LATEST BOATING SPORT… Sailing Midget Ships (May, 1938)
These are really cool. I love the idea of making scale models that you can actually sail around in.
LATEST BOATING SPORT… Sailing Midget Ships
By ARTHUR A. STUART
AMATEUR boat builders in many parts of the world are going down to the sea in midget ships. They are putting off in men-of-war, square-rigged traders, ocean liners, and superdreadnoughts barely larger than rowboats, yet reproducing in every detail ships that are famous in nautical history.
Off the Eastern Shore of Maryland, in the summer, Capt. Carl von Zielinski, of Staten Island, N. Y., maneuvers his Isobel III, an eighteen-foot reproduction of an early American trading brig. It is complete even to the black disk painted on the fore-topsail, the insignia of the famous Black Ball Line of clippers and packets.
Another sailing vessel which has been reproduced in miniature is the Constitution, the celebrated “Old Ironsides” of the War of 1812. Capt. James A. Callan, a veteran of the U. S. Navy, constructed the pygmy fighting ship. Recently, he presented it to the U. S. Naval Academy, at Annapolis, Md., to be used as a training vessel. Midshipmen actually sail the little frigate, climbing to the yards, furling and unfurling the sails, getting a taste of navy life as it was a century and more ago. Gun ports open to reveal sixteen miniature cannons.
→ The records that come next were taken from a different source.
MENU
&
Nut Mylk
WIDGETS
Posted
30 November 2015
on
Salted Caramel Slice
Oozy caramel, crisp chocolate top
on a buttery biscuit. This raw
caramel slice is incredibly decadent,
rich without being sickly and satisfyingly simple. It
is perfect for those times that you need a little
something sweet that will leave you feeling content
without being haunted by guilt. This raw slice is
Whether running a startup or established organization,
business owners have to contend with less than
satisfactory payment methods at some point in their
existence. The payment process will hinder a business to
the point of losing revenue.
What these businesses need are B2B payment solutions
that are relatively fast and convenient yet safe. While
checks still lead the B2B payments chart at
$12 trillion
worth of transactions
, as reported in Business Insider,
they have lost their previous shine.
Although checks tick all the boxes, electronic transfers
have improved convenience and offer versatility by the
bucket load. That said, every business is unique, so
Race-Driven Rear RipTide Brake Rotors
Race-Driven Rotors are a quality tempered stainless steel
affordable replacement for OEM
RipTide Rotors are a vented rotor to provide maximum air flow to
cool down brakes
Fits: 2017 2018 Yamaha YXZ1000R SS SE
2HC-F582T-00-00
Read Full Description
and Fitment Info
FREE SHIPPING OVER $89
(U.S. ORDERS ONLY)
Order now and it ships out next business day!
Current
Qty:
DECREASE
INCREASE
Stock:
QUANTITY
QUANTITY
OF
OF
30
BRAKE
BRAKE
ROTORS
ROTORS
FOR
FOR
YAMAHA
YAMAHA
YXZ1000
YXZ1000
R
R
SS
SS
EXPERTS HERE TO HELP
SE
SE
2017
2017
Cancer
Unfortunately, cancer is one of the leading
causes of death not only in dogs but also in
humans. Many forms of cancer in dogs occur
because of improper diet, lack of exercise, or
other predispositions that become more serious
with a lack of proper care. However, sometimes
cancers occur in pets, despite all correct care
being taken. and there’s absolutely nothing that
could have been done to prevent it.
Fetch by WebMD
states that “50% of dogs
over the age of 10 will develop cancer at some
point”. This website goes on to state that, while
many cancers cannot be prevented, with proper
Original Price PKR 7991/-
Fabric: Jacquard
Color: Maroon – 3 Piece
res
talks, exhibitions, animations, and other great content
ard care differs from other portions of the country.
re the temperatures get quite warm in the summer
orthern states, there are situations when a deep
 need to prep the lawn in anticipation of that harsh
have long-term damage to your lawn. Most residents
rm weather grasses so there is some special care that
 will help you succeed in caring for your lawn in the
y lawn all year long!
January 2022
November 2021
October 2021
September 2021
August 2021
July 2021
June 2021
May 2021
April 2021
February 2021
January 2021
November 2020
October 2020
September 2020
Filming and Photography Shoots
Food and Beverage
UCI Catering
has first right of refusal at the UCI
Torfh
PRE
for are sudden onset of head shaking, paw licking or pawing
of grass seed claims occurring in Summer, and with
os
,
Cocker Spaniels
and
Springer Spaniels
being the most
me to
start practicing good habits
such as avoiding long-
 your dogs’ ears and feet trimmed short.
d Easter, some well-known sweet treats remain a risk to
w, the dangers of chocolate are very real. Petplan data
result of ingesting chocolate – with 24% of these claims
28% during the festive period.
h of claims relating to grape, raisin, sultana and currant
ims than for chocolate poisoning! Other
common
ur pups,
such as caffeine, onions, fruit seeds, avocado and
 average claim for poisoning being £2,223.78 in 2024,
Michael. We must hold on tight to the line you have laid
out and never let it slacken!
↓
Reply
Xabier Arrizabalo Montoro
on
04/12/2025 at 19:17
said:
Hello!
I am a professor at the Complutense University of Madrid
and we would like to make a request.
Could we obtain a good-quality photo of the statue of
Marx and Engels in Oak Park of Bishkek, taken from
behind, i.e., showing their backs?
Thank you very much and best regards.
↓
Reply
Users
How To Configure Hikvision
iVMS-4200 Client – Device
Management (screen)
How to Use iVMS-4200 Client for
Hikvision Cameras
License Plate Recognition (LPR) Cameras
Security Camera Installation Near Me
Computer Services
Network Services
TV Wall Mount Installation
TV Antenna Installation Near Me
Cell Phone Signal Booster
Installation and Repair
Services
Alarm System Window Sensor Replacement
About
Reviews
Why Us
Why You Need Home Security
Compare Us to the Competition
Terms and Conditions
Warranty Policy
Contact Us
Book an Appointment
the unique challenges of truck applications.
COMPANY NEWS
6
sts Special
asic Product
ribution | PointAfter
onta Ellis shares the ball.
British tars, recently, sailed two other midget men-of-war along the English coast during naval maneuvers. One was a reproduction of Sir Francis Drake’s flagship, the Golden Hind. The other was Lord Nelson’s famous fighting ship, the Victory. Both vessels were equipped with heavy keels and could fire broadsides from the half-size guns they carried.
In Germany, a group of sea-minded boys, at the Potsdam Boat Construction School, have reproduced in miniature two modern battle cruisers, the Hindenburg and the Konigsberg. On the decks of the former are nearly two dozen guns mounted in revolving turrets. Real searchlights flash signals from the all-steel superstructure. Both of these seaworthy models carry several sailors and make good time under their own power.
Of all the members of the fast-growing midget fleet, the most elaborate is a scale reproduction of the North German Lloyd transatlantic liner Columbus. This model, complete to the last porthole, attracted wide attention not long ago when it was brought to this country on the S. S. Bremen and given a trial run in New York Harbor. During the tests, it attained a speed of ten miles an hour.